Statistics on Mental Health Care

By: Shana Blumenthal MSW, LCSW – Associate Director of Clinical Programs, Keystone Associate Manager

Mental health is essential to everyone’s overall health and well-being, and mental illnesses are common and treatable. Seeking professional help when self-help efforts to improve your mental health aren’t working is a sign of strength, not weakness.

Mental health numbers

  • Nearly 1 in 5 adults in the U.S. will have a diagnosable mental health condition in any given year.
  • 46 percent of people in the U.S. will meet the criteria for a diagnosable mental health condition sometime in their life, and half of those people will develop conditions by the age of 14.
  • 44 million adults in the U.S. currently have been diagnosed with a mental illness. 
  • Many mental and behavioral health issues start in early childhood.  One study indicated that 1 in 6 U.S. children aged 2–8 years (17.4%) has been diagnosed with a mental health condition.  Previous studies indicated that between 13% and 20% of children age 12-17 in the U.S. have a mental health condition each year.

Common diagnoses

  • For adults, Anxiety is one of the most common diagnoses, followed by Major Depression, Addiction/Substance Use Disorder, and PTSD.
  • For children, ADHD, Anxiety, and Depression are the most commonly diagnosed mental disorders.  Behavioral disorders such as ADHD are more common among children aged 6-11, while diagnoses of Depression and Anxiety are more common among older children. 

Access to treatment

  • 56% of adults (24.6 million) with mental illness did not received any mental health treatment.
  • 20% of adults (9 million) with mental Illness report they try and cannot get treatment.
  • 61.5 % of youth (1.8 million) with Depression did not received any mental health treatment.
  • Only 25% of youth with Severe Depression received consistent treatment.  
  • For children, age and poverty level affected the likelihood of children receiving treatment for mental health concerns.  

Covid and Mental Health

  • Recent surveys collected by the Centers for Disease Control (CDC), have shown substantial increases in self-reported behavioral health symptoms in the last year. According to one CDC report, which surveyed adults across the U.S. in late June of 2020, 31% of respondents reported symptoms of anxiety or depression, 13% reported having started or increased substance use, 26% reported stress-related symptoms, and 11% reported having serious thoughts of suicide in the past 30 days. These numbers are nearly double the rates we would have expected before the pandemic.
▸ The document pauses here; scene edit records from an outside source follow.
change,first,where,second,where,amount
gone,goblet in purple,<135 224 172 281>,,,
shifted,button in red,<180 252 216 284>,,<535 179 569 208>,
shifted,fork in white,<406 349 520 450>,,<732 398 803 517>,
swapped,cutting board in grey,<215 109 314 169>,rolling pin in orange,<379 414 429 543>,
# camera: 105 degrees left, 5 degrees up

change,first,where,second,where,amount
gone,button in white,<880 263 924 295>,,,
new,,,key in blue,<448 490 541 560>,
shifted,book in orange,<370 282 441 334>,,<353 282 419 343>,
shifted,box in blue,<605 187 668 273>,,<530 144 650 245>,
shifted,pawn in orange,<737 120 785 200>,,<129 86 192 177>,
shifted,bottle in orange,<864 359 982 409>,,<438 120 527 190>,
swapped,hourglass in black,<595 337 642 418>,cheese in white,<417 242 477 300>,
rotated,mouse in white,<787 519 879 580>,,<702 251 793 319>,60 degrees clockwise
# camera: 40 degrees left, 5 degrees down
  • Suicide is the tenth leading cause of death in the US, accounting for more than 1% of all deaths. It is the second leading cause of death among people ages 15-24. More years of life are lost to suicide than to any other single cause except heart disease and cancer.  If you or someone you know is in crisis now, seek help immediately. Call 1-800-273-TALK (8255) to reach a 24-hour crisis center or dial 911 for immediate assistance.